• Aim of the task
Reproduce verbatim every line from the start of the material through the line containing "Inzwischen jedoch ist", including both of those lines.

Collected data entries
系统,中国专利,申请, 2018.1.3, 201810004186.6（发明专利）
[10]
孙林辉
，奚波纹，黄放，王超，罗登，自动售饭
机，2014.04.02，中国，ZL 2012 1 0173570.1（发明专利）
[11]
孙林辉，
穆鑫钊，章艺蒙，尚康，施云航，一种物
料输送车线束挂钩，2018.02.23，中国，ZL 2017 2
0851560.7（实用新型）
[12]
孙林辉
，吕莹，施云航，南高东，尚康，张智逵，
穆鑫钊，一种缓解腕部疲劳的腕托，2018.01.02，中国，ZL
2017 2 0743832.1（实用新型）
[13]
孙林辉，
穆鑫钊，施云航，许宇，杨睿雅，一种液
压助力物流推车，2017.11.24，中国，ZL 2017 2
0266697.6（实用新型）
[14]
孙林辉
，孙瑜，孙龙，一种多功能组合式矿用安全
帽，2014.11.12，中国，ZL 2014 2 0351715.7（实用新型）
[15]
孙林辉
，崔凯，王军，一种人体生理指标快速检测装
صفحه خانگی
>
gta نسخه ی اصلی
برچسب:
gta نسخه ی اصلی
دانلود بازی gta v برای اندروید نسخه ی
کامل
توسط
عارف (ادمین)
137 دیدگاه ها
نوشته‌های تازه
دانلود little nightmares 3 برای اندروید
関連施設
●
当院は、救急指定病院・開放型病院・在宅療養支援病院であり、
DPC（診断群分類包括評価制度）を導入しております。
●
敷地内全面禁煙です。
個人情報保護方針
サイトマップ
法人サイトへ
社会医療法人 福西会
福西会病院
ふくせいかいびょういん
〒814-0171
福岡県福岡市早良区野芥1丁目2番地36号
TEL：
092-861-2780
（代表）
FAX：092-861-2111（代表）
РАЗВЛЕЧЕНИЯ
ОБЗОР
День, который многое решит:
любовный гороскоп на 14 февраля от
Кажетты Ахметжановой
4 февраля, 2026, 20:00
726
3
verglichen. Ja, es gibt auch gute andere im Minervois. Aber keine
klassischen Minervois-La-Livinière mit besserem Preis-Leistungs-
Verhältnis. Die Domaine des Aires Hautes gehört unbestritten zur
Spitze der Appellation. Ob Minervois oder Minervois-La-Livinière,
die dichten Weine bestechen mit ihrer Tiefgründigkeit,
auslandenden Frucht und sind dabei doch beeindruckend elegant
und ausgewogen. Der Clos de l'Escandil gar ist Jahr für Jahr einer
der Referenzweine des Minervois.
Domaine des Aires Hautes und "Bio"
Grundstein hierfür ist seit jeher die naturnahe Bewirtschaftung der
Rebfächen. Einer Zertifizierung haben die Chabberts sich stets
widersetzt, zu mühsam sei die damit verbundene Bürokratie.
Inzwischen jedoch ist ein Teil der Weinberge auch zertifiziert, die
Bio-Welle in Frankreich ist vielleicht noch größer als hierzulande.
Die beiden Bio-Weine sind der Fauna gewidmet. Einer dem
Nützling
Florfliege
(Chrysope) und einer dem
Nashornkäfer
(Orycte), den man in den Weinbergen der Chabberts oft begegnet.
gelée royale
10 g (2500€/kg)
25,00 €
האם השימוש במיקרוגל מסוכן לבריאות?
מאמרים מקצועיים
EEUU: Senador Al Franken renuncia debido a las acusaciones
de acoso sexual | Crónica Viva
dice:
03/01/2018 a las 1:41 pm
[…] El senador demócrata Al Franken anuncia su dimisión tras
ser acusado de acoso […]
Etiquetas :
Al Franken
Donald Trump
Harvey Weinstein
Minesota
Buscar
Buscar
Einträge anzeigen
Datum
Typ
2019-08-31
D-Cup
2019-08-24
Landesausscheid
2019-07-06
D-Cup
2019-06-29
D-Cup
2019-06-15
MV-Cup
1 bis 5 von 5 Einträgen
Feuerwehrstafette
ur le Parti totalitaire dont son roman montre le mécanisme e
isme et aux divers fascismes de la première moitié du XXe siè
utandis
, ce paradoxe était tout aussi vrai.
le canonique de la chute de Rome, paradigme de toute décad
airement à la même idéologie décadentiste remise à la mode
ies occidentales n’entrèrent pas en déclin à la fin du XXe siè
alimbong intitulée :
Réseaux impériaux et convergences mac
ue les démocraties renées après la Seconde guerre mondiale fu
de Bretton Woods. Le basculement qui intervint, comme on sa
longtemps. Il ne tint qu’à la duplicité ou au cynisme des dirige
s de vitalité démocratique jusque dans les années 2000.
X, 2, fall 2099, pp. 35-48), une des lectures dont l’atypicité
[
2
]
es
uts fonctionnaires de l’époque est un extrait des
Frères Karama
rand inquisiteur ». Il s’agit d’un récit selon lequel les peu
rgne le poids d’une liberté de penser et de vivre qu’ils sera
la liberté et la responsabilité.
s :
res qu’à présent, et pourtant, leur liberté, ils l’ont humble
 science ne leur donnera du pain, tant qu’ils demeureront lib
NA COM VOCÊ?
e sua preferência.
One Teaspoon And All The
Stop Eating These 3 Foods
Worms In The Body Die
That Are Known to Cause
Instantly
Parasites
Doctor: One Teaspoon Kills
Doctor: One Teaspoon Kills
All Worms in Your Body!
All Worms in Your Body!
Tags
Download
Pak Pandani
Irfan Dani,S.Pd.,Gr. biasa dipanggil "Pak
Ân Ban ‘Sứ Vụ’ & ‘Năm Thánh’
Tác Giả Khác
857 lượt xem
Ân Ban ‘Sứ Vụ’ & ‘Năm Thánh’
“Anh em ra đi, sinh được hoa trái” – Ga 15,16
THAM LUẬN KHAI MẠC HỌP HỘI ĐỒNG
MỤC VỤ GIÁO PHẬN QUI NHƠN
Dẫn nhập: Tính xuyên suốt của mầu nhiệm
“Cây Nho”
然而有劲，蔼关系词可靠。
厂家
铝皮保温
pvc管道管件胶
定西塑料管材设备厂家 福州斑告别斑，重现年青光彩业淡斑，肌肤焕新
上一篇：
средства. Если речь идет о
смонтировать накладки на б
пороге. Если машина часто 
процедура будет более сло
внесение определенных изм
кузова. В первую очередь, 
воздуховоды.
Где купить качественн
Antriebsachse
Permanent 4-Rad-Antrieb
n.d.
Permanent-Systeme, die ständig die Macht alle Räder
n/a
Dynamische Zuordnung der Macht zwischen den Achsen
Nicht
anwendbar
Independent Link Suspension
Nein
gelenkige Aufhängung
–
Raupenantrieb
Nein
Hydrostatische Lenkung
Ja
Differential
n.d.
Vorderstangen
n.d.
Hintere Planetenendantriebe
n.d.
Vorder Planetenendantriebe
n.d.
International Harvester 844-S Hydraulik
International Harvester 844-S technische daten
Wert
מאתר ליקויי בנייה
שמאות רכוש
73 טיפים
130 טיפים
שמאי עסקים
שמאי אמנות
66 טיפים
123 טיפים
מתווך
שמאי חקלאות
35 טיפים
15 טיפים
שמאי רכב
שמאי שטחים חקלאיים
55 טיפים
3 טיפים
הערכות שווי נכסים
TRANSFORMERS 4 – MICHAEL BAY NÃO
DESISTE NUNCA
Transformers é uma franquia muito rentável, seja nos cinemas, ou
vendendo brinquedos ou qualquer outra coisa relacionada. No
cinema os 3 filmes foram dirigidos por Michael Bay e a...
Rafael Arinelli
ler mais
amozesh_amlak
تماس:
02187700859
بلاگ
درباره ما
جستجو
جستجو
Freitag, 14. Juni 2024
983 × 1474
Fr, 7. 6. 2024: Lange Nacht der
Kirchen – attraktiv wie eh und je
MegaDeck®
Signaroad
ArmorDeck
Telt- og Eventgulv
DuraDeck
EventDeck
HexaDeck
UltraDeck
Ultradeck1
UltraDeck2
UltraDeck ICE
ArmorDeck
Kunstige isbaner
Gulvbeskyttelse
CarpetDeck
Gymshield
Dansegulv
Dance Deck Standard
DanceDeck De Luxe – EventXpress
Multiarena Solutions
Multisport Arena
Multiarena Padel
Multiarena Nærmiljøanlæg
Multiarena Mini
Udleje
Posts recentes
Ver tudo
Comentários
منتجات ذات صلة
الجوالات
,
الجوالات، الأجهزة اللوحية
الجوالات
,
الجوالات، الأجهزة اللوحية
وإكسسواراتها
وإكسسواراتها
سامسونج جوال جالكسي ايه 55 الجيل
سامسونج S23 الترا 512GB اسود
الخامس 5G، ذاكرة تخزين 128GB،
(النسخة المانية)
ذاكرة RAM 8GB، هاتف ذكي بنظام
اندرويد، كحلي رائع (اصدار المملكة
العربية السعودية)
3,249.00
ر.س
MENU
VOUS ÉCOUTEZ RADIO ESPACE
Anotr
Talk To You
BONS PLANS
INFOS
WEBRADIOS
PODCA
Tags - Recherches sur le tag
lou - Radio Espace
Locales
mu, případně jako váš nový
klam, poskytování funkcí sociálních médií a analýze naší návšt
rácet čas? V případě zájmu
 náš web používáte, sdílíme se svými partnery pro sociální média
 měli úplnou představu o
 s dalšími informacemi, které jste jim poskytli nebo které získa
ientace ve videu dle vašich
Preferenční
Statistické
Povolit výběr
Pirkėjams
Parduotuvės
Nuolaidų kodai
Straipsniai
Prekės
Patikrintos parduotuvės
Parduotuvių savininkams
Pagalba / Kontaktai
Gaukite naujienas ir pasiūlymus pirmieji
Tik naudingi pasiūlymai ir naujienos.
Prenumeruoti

• Expected answer
系统,中国专利,申请, 2018.1.3, 201810004186.6（发明专利）
[10]
孙林辉
，奚波纹，黄放，王超，罗登，自动售饭
机，2014.04.02，中国，ZL 2012 1 0173570.1（发明专利）
[11]
孙林辉，
穆鑫钊，章艺蒙，尚康，施云航，一种物
料输送车线束挂钩，2018.02.23，中国，ZL 2017 2
0851560.7（实用新型）
[12]
孙林辉
，吕莹，施云航，南高东，尚康，张智逵，
穆鑫钊，一种缓解腕部疲劳的腕托，2018.01.02，中国，ZL
2017 2 0743832.1（实用新型）
[13]
孙林辉，
穆鑫钊，施云航，许宇，杨睿雅，一种液
压助力物流推车，2017.11.24，中国，ZL 2017 2
0266697.6（实用新型）
[14]
孙林辉
，孙瑜，孙龙，一种多功能组合式矿用安全
帽，2014.11.12，中国，ZL 2014 2 0351715.7（实用新型）
[15]
孙林辉
，崔凯，王军，一种人体生理指标快速检测装
صفحه خانگی
>
gta نسخه ی اصلی
برچسب:
gta نسخه ی اصلی
دانلود بازی gta v برای اندروید نسخه ی
کامل
توسط
عارف (ادمین)
137 دیدگاه ها
نوشته‌های تازه
دانلود little nightmares 3 برای اندروید
関連施設
●
当院は、救急指定病院・開放型病院・在宅療養支援病院であり、
DPC（診断群分類包括評価制度）を導入しております。
●
敷地内全面禁煙です。
個人情報保護方針
サイトマップ
法人サイトへ
社会医療法人 福西会
福西会病院
ふくせいかいびょういん
〒814-0171
福岡県福岡市早良区野芥1丁目2番地36号
TEL：
092-861-2780
（代表）
FAX：092-861-2111（代表）
РАЗВЛЕЧЕНИЯ
ОБЗОР
День, который многое решит:
любовный гороскоп на 14 февраля от
Кажетты Ахметжановой
4 февраля, 2026, 20:00
726
3
verglichen. Ja, es gibt auch gute andere im Minervois. Aber keine
klassischen Minervois-La-Livinière mit besserem Preis-Leistungs-
Verhältnis. Die Domaine des Aires Hautes gehört unbestritten zur
Spitze der Appellation. Ob Minervois oder Minervois-La-Livinière,
die dichten Weine bestechen mit ihrer Tiefgründigkeit,
auslandenden Frucht und sind dabei doch beeindruckend elegant
und ausgewogen. Der Clos de l'Escandil gar ist Jahr für Jahr einer
der Referenzweine des Minervois.
Domaine des Aires Hautes und "Bio"
Grundstein hierfür ist seit jeher die naturnahe Bewirtschaftung der
Rebfächen. Einer Zertifizierung haben die Chabberts sich stets
widersetzt, zu mühsam sei die damit verbundene Bürokratie.
Inzwischen jedoch ist ein Teil der Weinberge auch zertifiziert, die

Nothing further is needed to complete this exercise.